# ELECTRICITY

ELECTRIC POTENTIAL AND POTENTIAL DIFFERENCE

Electric charges do not flow in a metallic conductor (e.g. copper wire) by themselves. Here, gravity has no role.

Electrons move only if there is a difference of electric pressure in conductor. It is called potential difference.

Potential difference can be produced by a battery. The chemical action within a cell generates the potential difference across the terminals of the cell, even when no current is drawn from it.

When the cell is connected to a conducting circuit, the potential difference sets the charges in motion and produces an electric current. To maintain this current, the cell has to expend chemical energy stored in it.

The potential difference between two points in an electric circuit is the work done to move a unit charge from one point to the other.

Potential difference (V) between two points = Work done (W)/Charge (Q).

V = W/Q              or          W = VQ

SI unit of electric potential difference is volt (V), named after Alessandro Volta (Italy, 1745–1827).

One volt is the potential difference between two points in a current carrying conductor when 1 joule of work is done to move 1 coulomb charge from one point to other.

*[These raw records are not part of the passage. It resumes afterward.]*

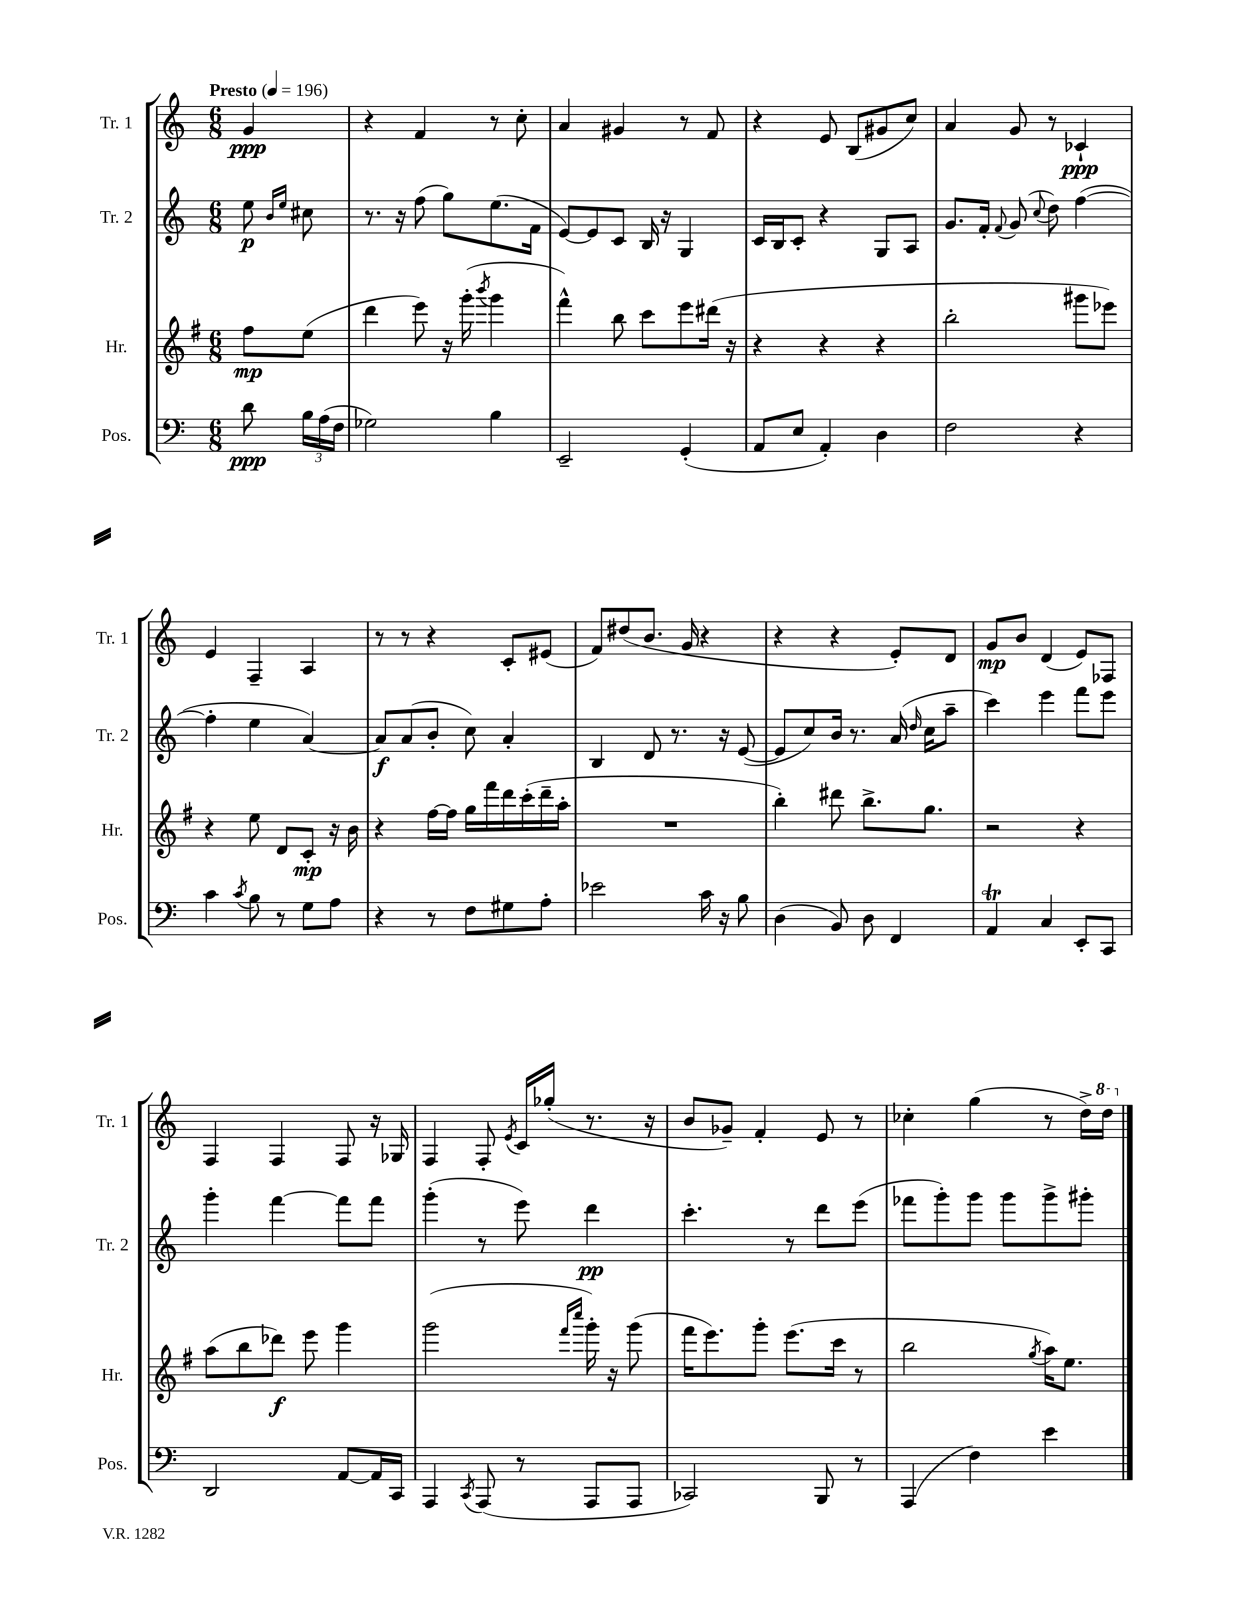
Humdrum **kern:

**kern	**kern	**kern	**kern
*staff4	*staff3	*staff2	*staff1
*clefF4	*clefG2	*clefG2	*clefG2
*k[]	*k[f#]	*k[]	*k[]
*M6/8	*M6/8	*M6/8	*M6/8
*MM196	*MM196	*MM196	*MM196
8d	8ff#	8ee	4g
.	.	16qqb	.
.	.	16qqee	.
24B	(8ee	8cc#	.
(24A	.	.	.
24F	.	.	.
=	=	=	=
2G-)	4ddd	8.r	4r
.	.	16r	.
.	8eee)	(8ff	4f
.	16r	8gg)	.
.	(16ggg'	.	.
.	8qbbb	.	.
4B	4ggg	(8.ee	8r
.	.	.	8cc'
.	.	16f	.
=	=	=	=
2EE~	4fff#^^)	[8e)	4a
.	.	8e]	.
.	8bb	8c	4g#
.	8ccc	16B	.
.	.	16r	.
(4GG'	8eee	4G	8r
.	(16ddd#	.	8f
.	16r	.	.
=	=	=	=
8AA	4r	16c	4r
.	.	16B	.
8E	.	8c'	.
4AA')	4r	4r	8e
.	.	.	(8B
4D	4r	8G	8g#
.	.	8A	8cc)
=	=	=	=
2F	2bb'	8.g	4a
.	.	16f'	.
.	.	8qqf	.
.	.	(8g	8g
.	.	8qqcc	.
.	.	8dd)	8r
4r	8ggg#	([4ff	4c-`
.	8eee-)	.	.
=	=	=	=
4c	4r	4ff']	4e
8qc	.	.	.
8B	8ee	4ee	4F~
8r	8d	.	.
8G	8c'	[4a)	4A
8A	16r	.	.
.	16b	.	.
=	=	=	=
4r	4r	8a]	8r
.	.	(8a	8r
8r	[16ff#	8b'	4r
.	16ff#]	.	.
8F	16gg	8cc)	.
.	16fff#	.	.
8G#	16ddd	4a'	8c'
.	(16ccc'	.	.
8A'	16ddd~	.	(8e#
.	16aa'	.	.
=	=	=	=
2e-	2.r	4B	8f)
.	.	.	(8dd#
.	.	8d	8.b
.	.	8.r	.
.	.	.	16g
16c	.	.	4r
16r	.	16r	.
8B	.	([8e	.
=	=	=	=
(4D	4bb')	8e]	4r
.	.	8cc)	.
8BB)	8ddd#	16b	4r
.	.	8.r	.
8D	8.bb^	.	.
4FF	.	(16a	8e')
.	.	16qqdd	.
.	8.gg	16cc	.
.	.	8aa~	8d
=	=	=	=
4AA	2r	4ccc)	8g
.	.	.	8b
4C	.	4eee	(4d
8EE'	4r	8fff	8e)
8CC	.	8eee	8F-
=	=	=	=
2DD	(8aa	4ggg'	4F
.	8bb	.	.
.	8ddd-)	[4fff	4F
.	8eee	.	.
[8AA	4ggg	8fff]	8F
16AA]	.	8fff	16r
16CC	.	.	16G-
=	=	=	=
4AAA	(2ggg	(4ggg'	4F
8qCC	.	.	.
(8AAA	.	8r	8F'
.	.	.	8qe
8r	.	8eee)	16c
.	.	.	(16gg-'
.	16qqfff#	.	.
.	16qqcccc	.	.
8AAA	16ggg')	4ddd	8.r
.	16r	.	.
8AAA	(8ggg	.	.
.	.	.	16r
=	=	=	=
2CC-)	16fff#	4.ccc'	8b
.	8.eee)	.	.
.	.	.	8g-~)
.	8ggg'	.	4f'
.	(8.eee	8r	.
8BBB	.	8ddd	8e
.	16ccc	.	.
8r	8r	(8eee	8r
=	=	=	=
(4AAA	2bb	8fff-	4cc-'
.	.	8ggg')	.
4F)	.	8ggg	(4gg
.	.	8ggg	.
.	8qgg	.	.
4e	16aa)	8ggg^	8r
.	8.ee	.	.
.	.	8ggg#'	16dd^)
.	.	.	16ddd
==	==	==	==
*-	*-	*-	*-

Voltmeter: Instrument to measure potential difference. It is always connected in parallel across points between which the potential difference is to be measured.

Problem: How much work is done in moving a charge of 2 C across two points having a potential difference 12 V?

Solution:

Amount of charge Q = 2 C.

Potential difference V = 12 V.

Amount of work W = VQ.

= 12 V × 2 C                 = 24 J.